Genetic Differences in Human Circadian Clock Genes among Worldwide Populations

• Published in: Journal of biological rhythms Vol. 23; no. 4; pp. 330 - 340
• Main Authors: Ciarleglio, Christopher M, Ryckman, Kelli K, Servick, Stein V, Hida, Akiko, Robbins, Sam, Wells, Nancy, Hicks, Jennifer, Larson, Sydney A, Wiedermann, Joshua P, Carver, Krista, Hamilton, Nalo, Kidd, Kenneth K, Kidd, Judith R, Smith, Jeffrey R, Friedlaender, Jonathan, McMahon, Douglas G, Williams, Scott M, Summar, Marshall L, Johnson, Carl Hirschie
• Format: Journal Article
• Language: English
• Published: United States SAGE Publications 01.08.2008
• Subjects: Alleles; ARNTL Transcription Factors; Asian People; Basic Helix-Loop-Helix Transcription Factors - genetics; Biological Clocks - genetics; Biological Clocks - physiology; Black or African American; Circadian Rhythm - genetics; Circadian Rhythm - physiology; CLOCK Proteins; DNA - genetics; Gene Frequency; Genes; Ghana; Humans; Light; New Guinea; Photoperiod; Polymorphism, Genetic; Population - genetics; Seasons; Temperature; Trans-Activators - genetics; United States; White People; United States; New Guinea; Ghana
• ISSN: 0748-7304; 1552-4531
• DOI: 10.1177/0748730408320284

The daily biological clock regulates the timing of sleep and physiological processes that are of fundamental importance to human health, performance, and well-being.

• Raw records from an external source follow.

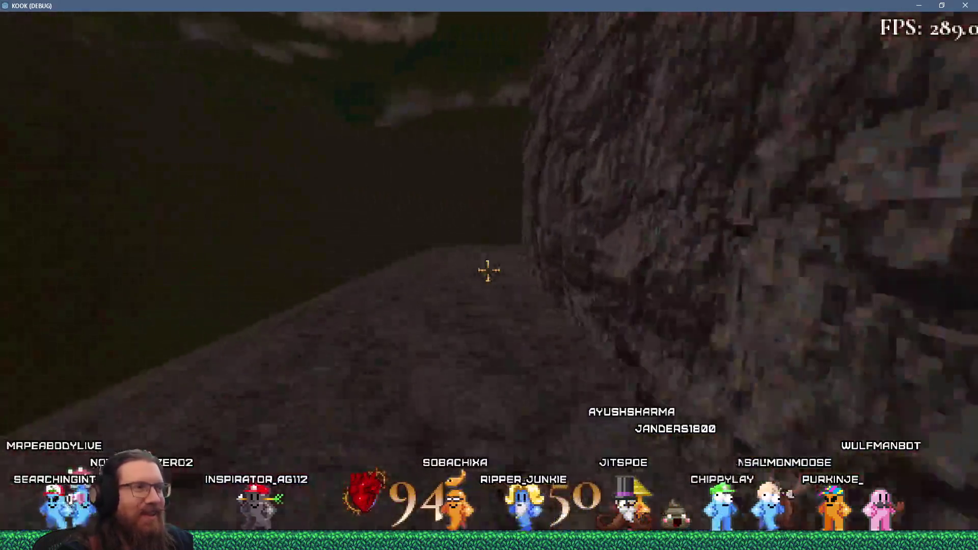
key(w)
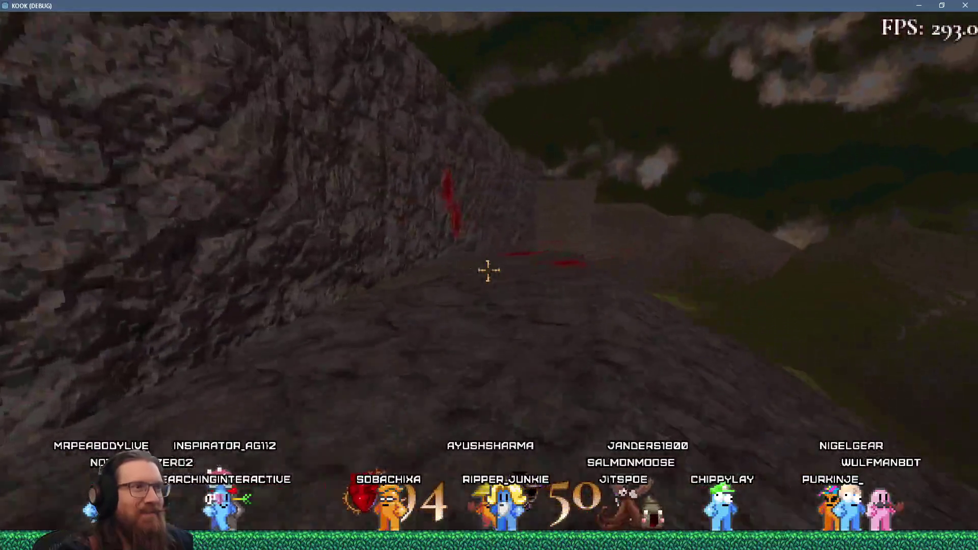
key(w)
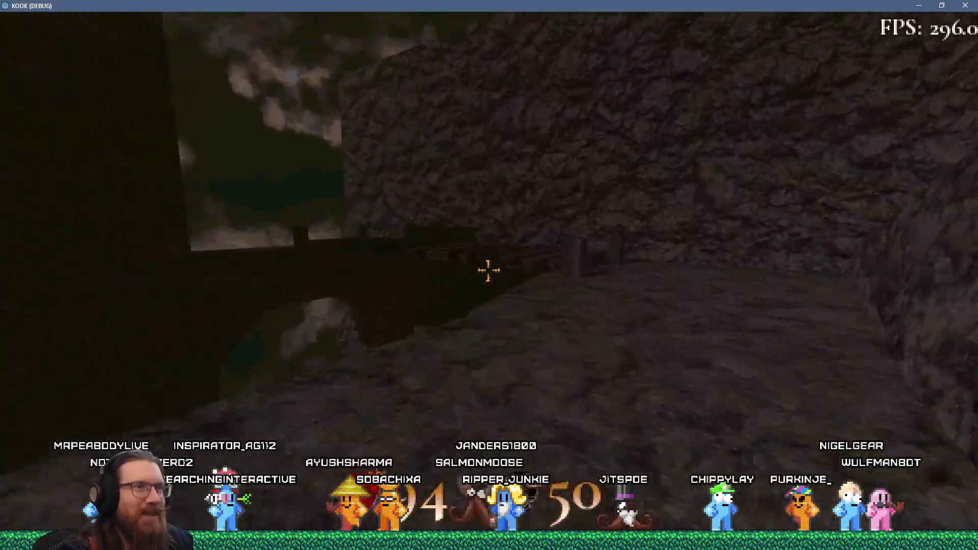
key(w)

Environmental parameters of relevance to biological clocks include (1) daily fluctuations in light intensity and temperature, and (2) seasonal changes in photoperiod (day length) and temperature; these parameters vary dramatically as a function of latitude and locale. In wide-ranging species other than humans, natural selection has genetically optimized adaptiveness along latitudinal clines. Is there evidence for selection of clock gene alleles along latitudinal/photoperiod clines in humans? A number of polymorphisms in the human clock genes Per2, Per3, Clock, and AANAT have been reported as alleles that could be subject to selection. In addition, this investigation discovered several novel polymorphisms in the human Arntl and Arntl2 genes that may have functional impact upon the expression of these clock transcriptional factors. The frequency distribution of these clock gene polymorphisms is reported for diverse populations of African Americans, European Americans, Ghanaians, Han Chinese, and Papua New Guineans (including 5 subpopulations within Papua New Guinea). There are significant differences in the frequency distribution of clock gene alleles among these populations. Population genetic analyses indicate that these differences are likely to arise from genetic drift rather than from natural selection.